To investigate this problem, an IGB group composed of Nair, William Metcalf in Microbiology, Huimin Zhao in Chemical Engineering, Wilfred van der Donk in Chemistry, and Neil Kelleher (now at Northwestern University) worked on a 10-year long, NIH-funded project theme called “Mining Microbial Genomes” to explore the “digital dark matter of genomic data and figure out how many antibiotics could be made using computational approaches,” Nair said. Using that information, they hoped to insert sets of antibiotic-producing genes from one type of bacteria into another that could theoretically mass-produce those antibiotics. Even though that project has since expired, it sets the intellectual foundation for the papers Nair’s lab has published.

A newer utility of RiPPs is to design peptides that disrupt protein-protein interactions. “If you have a signaling pathway that ultimately results in cancer, you can generate a peptide that blocks the pathway, and you can do this all within E. coli without having to synthesize anything yourself,” Nair added.

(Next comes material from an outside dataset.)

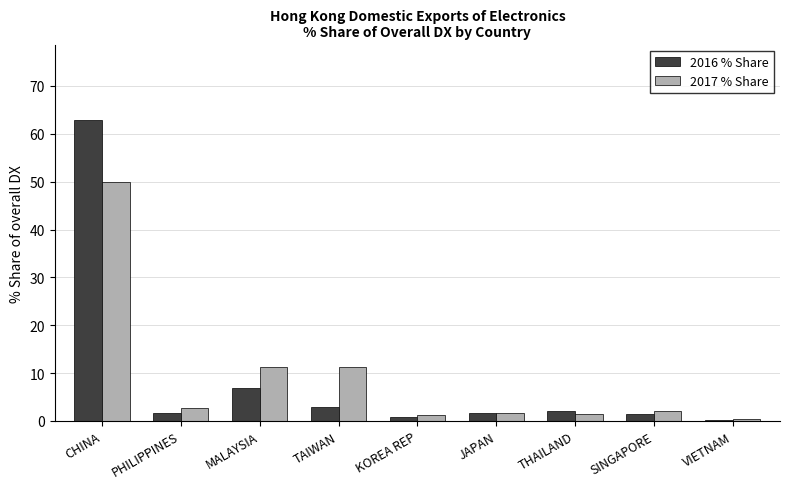

What is the difference between the maximum and minimum values in the 2016 % Share series?

62.6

Among all the current potential uses for RiPPs, the biotechnological aspects of reverse-engineering these peptides offer the most exciting ideas into how to fight diseases because they can speed up existing processes and centralize them into one method while also bringing development costs down. Nair said, “It would be cool to make a designer molecule by looking at, for example, the coronavirus and saying, ‘If we disrupt the interactions between a protein the viral surface that is essential for interacting with the host, then we have something that can essentially stall COVID-19.’ From that point on, we can reverse-engineer a peptide and put it together in a Frankenstein approach. All the enzymes that are necessary to make that sort of constrained peptide would do exactly what you would want them to do.”

In this way, development of RiPPs could bypass currently-existing limits on the manufacturing of antibiotics, antifungals, and anticancer drugs by easing the process and by opening up a world of possibilities as to how many different kinds of drugs can be made while also increasing their effectiveness.

These two papers were also written in collaboration with former MCB graduate students Dillon Cogan (currently a postdoctoral fellow at Stanford University for Chemical Engineering) and Jonathan Chekan (postdoctoral fellow at Scripps Institute and incoming faculty member at University of North Carolina at Greensboro), and current graduate student Chayanid Ongpipattanakul.